Department of Endocrinology, Royal Devon and Exeter Hospital, Exeter, UK.
Eur J Endocrinol. 2012 Jan;166(1):49-54. doi: 10.1530/EJE-11-0729. Epub 2011 Oct 24.
Maternal hypothyroidism in pregnancy is associated with several adverse outcomes. The Endocrine Society Guidelines for the management of thyroid diseases in pregnancy were published in 2007; however, impact of the guidelines in routine clinical practice is unknown. Therefore, we have carried out a survey of members of the European Thyroid Association (ETA) to study current practices relating to the management of hypothyroidism in pregnancy.
In December 2010, we emailed an electronic questionnaire survey based on clinical case scenarios to 605 members of the ETA. Responses from 190 clinician members (from 28 European countries) were analyzed.

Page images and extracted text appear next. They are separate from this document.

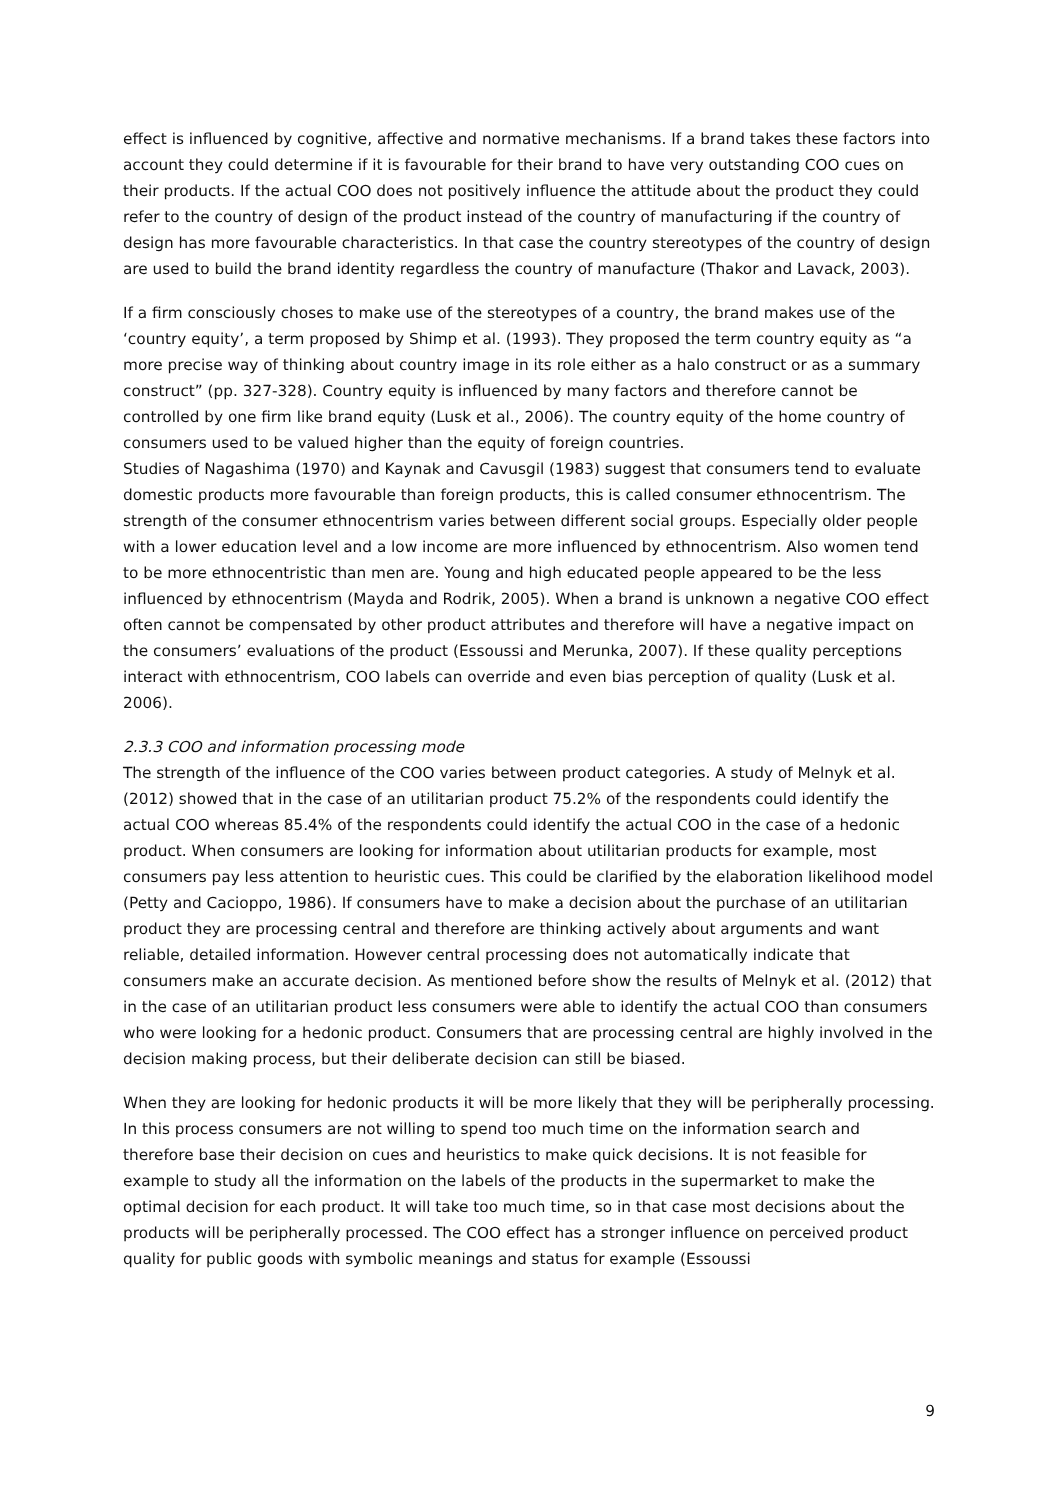effect is influenced by cognitive, affective and normative mechanisms. If a brand takes these factors into account they could determine if it is favourable for their brand to have very outstanding COO cues on their products. If the actual COO does not positively influence the attitude about the product they could refer to the country of design of the product instead of the country of manufacturing if the country of design has more favourable characteristics. In that case the country stereotypes of the country of design are used to build the brand identity regardless the country of manufacture (Thakor and Lavack, 2003).
If a firm consciously choses to make use of the stereotypes of a country, the brand makes use of the ‘country equity’, a term proposed by Shimp et al. (1993). They proposed the term country equity as “a more precise way of thinking about country image in its role either as a halo construct or as a summary construct” (pp. 327-328). Country equity is influenced by many factors and therefore cannot be controlled by one firm like brand equity (Lusk et al., 2006). The country equity of the home country of consumers used to be valued higher than the equity of foreign countries.
Studies of Nagashima (1970) and Kaynak and Cavusgil (1983) suggest that consumers tend to evaluate domestic products more favourable than foreign products, this is called consumer ethnocentrism. The strength of the consumer ethnocentrism varies between different social groups. Especially older people with a lower education level and a low income are more influenced by ethnocentrism. Also women tend to be more ethnocentristic than men are. Young and high educated people appeared to be the less influenced by ethnocentrism (Mayda and Rodrik, 2005). When a brand is unknown a negative COO effect often cannot be compensated by other product attributes and therefore will have a negative impact on the consumers’ evaluations of the product (Essoussi and Merunka, 2007). If these quality perceptions interact with ethnocentrism, COO labels can override and even bias perception of quality (Lusk et al. 2006).
2.3.3 COO and information processing mode
The strength of the influence of the COO varies between product categories. A study of Melnyk et al. (2012) showed that in the case of an utilitarian product 75.2% of the respondents could identify the actual COO whereas 85.4% of the respondents could identify the actual COO in the case of a hedonic product. When consumers are looking for information about utilitarian products for example, most consumers pay less attention to heuristic cues. This could be clarified by the elaboration likelihood model (Petty and Cacioppo, 1986). If consumers have to make a decision about the purchase of an utilitarian product they are processing central and therefore are thinking actively about arguments and want reliable, detailed information. However central processing does not automatically indicate that consumers make an accurate decision. As mentioned before show the results of Melnyk et al. (2012) that in the case of an utilitarian product less consumers were able to identify the actual COO than consumers who were looking for a hedonic product. Consumers that are processing central are highly involved in the decision making process, but their deliberate decision can still be biased.
When they are looking for hedonic products it will be more likely that they will be peripherally processing. In this process consumers are not willing to spend too much time on the information search and therefore base their decision on cues and heuristics to make quick decisions. It is not feasible for example to study all the information on the labels of the products in the supermarket to make the optimal decision for each product. It will take too much time, so in that case most decisions about the products will be peripherally processed. The COO effect has a stronger influence on perceived product quality for public goods with symbolic meanings and status for example (Essoussi
9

For a pregnant woman with newly diagnosed overt hypothyroidism, most responders initiated a full dose of l-thyroxine (l-T(4)). For a woman with hypothyroidism planning pregnancy, 50% recommended increasing the dose of l-T(4) as soon as pregnancy is confirmed, whilst 43% favored testing thyroid function before adjusting the dose. Responders used diverse combinations of tests to monitor the dose of l-T(4). The target of thyroid function tests that responders aimed to achieve with l-T(4) was also inconsistent. Forty-two percent responders or their institutions screened all pregnant women for thyroid dysfunction, 43% performed targeted screening of only the high-risk group, whilst 17% did not carry out systemic screening. Timing of the screening, tests used, and criteria for starting treatment and monitoring were variable.

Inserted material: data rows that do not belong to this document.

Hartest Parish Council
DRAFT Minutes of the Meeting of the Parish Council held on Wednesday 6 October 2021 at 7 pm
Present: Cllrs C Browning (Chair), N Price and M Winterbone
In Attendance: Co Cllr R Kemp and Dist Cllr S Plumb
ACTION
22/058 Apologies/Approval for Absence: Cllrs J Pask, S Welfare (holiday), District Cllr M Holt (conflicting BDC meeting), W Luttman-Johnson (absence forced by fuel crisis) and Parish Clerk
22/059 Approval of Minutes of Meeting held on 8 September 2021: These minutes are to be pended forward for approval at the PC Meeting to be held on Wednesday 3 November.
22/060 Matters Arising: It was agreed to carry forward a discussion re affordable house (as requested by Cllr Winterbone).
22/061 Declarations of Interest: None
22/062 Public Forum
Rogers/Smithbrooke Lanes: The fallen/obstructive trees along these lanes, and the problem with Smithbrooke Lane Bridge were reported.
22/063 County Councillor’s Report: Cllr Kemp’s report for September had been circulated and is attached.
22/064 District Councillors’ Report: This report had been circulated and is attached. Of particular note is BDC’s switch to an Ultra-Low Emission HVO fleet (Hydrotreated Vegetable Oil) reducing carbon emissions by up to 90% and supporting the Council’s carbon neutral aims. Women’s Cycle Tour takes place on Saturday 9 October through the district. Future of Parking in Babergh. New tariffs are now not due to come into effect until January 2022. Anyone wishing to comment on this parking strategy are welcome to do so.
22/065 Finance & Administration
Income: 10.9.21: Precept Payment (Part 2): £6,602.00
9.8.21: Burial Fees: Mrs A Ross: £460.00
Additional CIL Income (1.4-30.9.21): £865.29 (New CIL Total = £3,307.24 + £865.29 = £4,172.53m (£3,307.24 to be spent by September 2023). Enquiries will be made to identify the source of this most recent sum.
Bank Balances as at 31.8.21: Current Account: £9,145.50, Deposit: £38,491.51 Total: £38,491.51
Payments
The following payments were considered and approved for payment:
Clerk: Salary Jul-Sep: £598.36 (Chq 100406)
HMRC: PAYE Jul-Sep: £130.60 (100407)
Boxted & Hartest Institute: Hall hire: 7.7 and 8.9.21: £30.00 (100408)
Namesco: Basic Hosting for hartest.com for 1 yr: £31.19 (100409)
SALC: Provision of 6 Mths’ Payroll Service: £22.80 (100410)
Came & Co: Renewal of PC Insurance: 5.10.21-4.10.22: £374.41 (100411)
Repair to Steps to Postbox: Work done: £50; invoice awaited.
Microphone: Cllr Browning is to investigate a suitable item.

There is wide variation in the clinical practice relating to the treatment and screening of hypothyroidism during pregnancy in Europe.

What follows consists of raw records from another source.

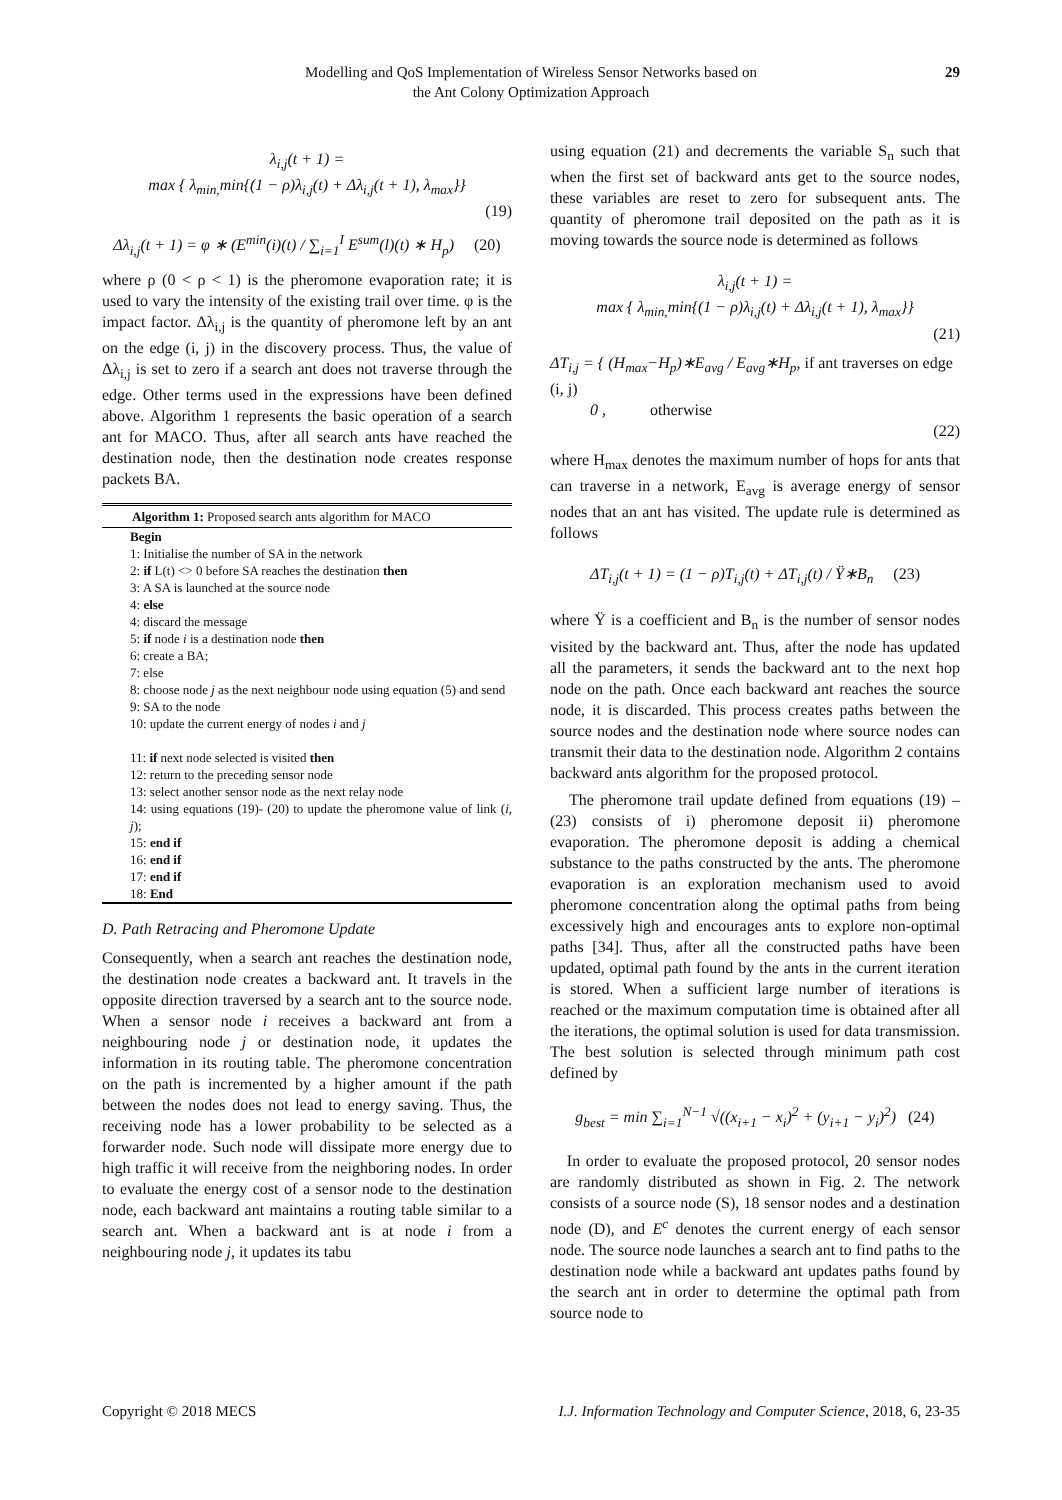Modelling and QoS Implementation of Wireless Sensor Networks based on
the Ant Colony Optimization Approach
29
λ<sub>i,j</sub>(t + 1) =
max { λ<sub>min,</sub>min{(1 − ρ)λ<sub>i,j</sub>(t) + Δλ<sub>i,j</sub>(t + 1), λ<sub>max</sub>}}
(19)
Δλ<sub>i,j</sub>(t + 1) = φ ∗ (E<sup>min</sup>(i)(t) / ∑<sub>i=1</sub><sup>I</sup> E<sup>sum</sup>(l)(t) ∗ H<sub>p</sub>) (20)
where ρ (0 < ρ < 1) is the pheromone evaporation rate; it is used to vary the intensity of the existing trail over time. φ is the impact factor. Δλ<sub>i,j</sub> is the quantity of pheromone left by an ant on the edge (i, j) in the discovery process. Thus, the value of Δλ<sub>i,j</sub> is set to zero if a search ant does not traverse through the edge. Other terms used in the expressions have been defined above. Algorithm 1 represents the basic operation of a search ant for MACO. Thus, after all search ants have reached the destination node, then the destination node creates response packets BA.
Algorithm 1: Proposed search ants algorithm for MACO
Begin
1: Initialise the number of SA in the network
2: if L(t) <> 0 before SA reaches the destination then
3: A SA is launched at the source node
4: else
4: discard the message
5: if node i is a destination node then
6: create a BA;
7: else
8: choose node j as the next neighbour node using equation (5) and send
9: SA to the node
10: update the current energy of nodes i and j
11: if next node selected is visited then
12: return to the preceding sensor node
13: select another sensor node as the next relay node
14: using equations (19)- (20) to update the pheromone value of link (i, j);
15: end if
16: end if
17: end if
18: End
D. Path Retracing and Pheromone Update
Consequently, when a search ant reaches the destination node, the destination node creates a backward ant. It travels in the opposite direction traversed by a search ant to the source node. When a sensor node i receives a backward ant from a neighbouring node j or destination node, it updates the information in its routing table. The pheromone concentration on the path is incremented by a higher amount if the path between the nodes does not lead to energy saving. Thus, the receiving node has a lower probability to be selected as a forwarder node. Such node will dissipate more energy due to high traffic it will receive from the neighboring nodes. In order to evaluate the energy cost of a sensor node to the destination node, each backward ant maintains a routing table similar to a search ant. When a backward ant is at node i from a neighbouring node j, it updates its tabu
using equation (21) and decrements the variable S<sub>n</sub> such that when the first set of backward ants get to the source nodes, these variables are reset to zero for subsequent ants. The quantity of pheromone trail deposited on the path as it is moving towards the source node is determined as follows
λ<sub>i,j</sub>(t + 1) =
max { λ<sub>min,</sub>min{(1 − ρ)λ<sub>i,j</sub>(t) + Δλ<sub>i,j</sub>(t + 1), λ<sub>max</sub>}}
(21)
ΔT<sub>i,j</sub> = { (H<sub>max</sub>−H<sub>p</sub>)∗E<sub>avg</sub> / E<sub>avg</sub>∗H<sub>p</sub>, if ant traverses on edge (i, j)
0 , otherwise
(22)
where H<sub>max</sub> denotes the maximum number of hops for ants that can traverse in a network, E<sub>avg</sub> is average energy of sensor nodes that an ant has visited. The update rule is determined as follows
ΔT<sub>i,j</sub>(t + 1) = (1 − ρ)T<sub>i,j</sub>(t) + ΔT<sub>i,j</sub>(t) / Ÿ∗B<sub>n</sub> (23)
where Ÿ is a coefficient and B<sub>n</sub> is the number of sensor nodes visited by the backward ant. Thus, after the node has updated all the parameters, it sends the backward ant to the next hop node on the path. Once each backward ant reaches the source node, it is discarded. This process creates paths between the source nodes and the destination node where source nodes can transmit their data to the destination node. Algorithm 2 contains backward ants algorithm for the proposed protocol.
The pheromone trail update defined from equations (19) – (23) consists of i) pheromone deposit ii) pheromone evaporation. The pheromone deposit is adding a chemical substance to the paths constructed by the ants. The pheromone evaporation is an exploration mechanism used to avoid pheromone concentration along the optimal paths from being excessively high and encourages ants to explore non-optimal paths [34]. Thus, after all the constructed paths have been updated, optimal path found by the ants in the current iteration is stored. When a sufficient large number of iterations is reached or the maximum computation time is obtained after all the iterations, the optimal solution is used for data transmission. The best solution is selected through minimum path cost defined by
g<sub>best</sub> = min ∑<sub>i=1</sub><sup>N−1</sup> √((x<sub>i+1</sub> − x<sub>i</sub>)<sup>2</sup> + (y<sub>i+1</sub> − y<sub>i</sub>)<sup>2</sup>) (24)
In order to evaluate the proposed protocol, 20 sensor nodes are randomly distributed as shown in Fig. 2. The network consists of a source node (S), 18 sensor nodes and a destination node (D), and E<sup>c</sup> denotes the current energy of each sensor node. The source node launches a search ant to find paths to the destination node while a backward ant updates paths found by the search ant in order to determine the optimal path from source node to
Copyright © 2018 MECS I.J. Information Technology and Computer Science, 2018, 6, 23-35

妊娠期间母体甲状腺功能减退与多种不良结局相关。2007 年发布了《内分泌学会妊娠期间甲状腺疾病管理指南》,但这些指南在常规临床实践中的应用效果尚不清楚。因此,我们对欧洲甲状腺协会(ETA)的成员进行了一项调查,以研究目前在妊娠期间管理甲状腺功能减退症的实践情况。
2010 年 12 月,我们以临床病例为基础向 ETA 的 605 名成员发送了电子问卷调查,对 28 个欧洲国家的 190 名临床医生成员的回复进行了分析。
对于新诊断的显性甲状腺功能减退症孕妇,大多数应答者开始给予全剂量左甲状腺素(l-T4)。对于计划妊娠的甲状腺功能减退症妇女,50%的应答者建议一旦确认怀孕,即增加 l-T4 的剂量,而 43%的应答者倾向于在调整剂量前检测甲状腺功能。应答者使用不同的测试组合来监测 l-T4 的剂量。应答者用于实现 l-T4 目标甲状腺功能的测试组合也不一致。42%的应答者或其机构对所有孕妇进行甲状腺功能障碍筛查,43%的机构仅对高危组进行针对性筛查,而 17%的机构不进行系统筛查。筛查的时机、使用的测试以及开始治疗和监测的标准存在差异。
欧洲在妊娠期间治疗和筛查甲状腺功能减退症的临床实践存在广泛差异。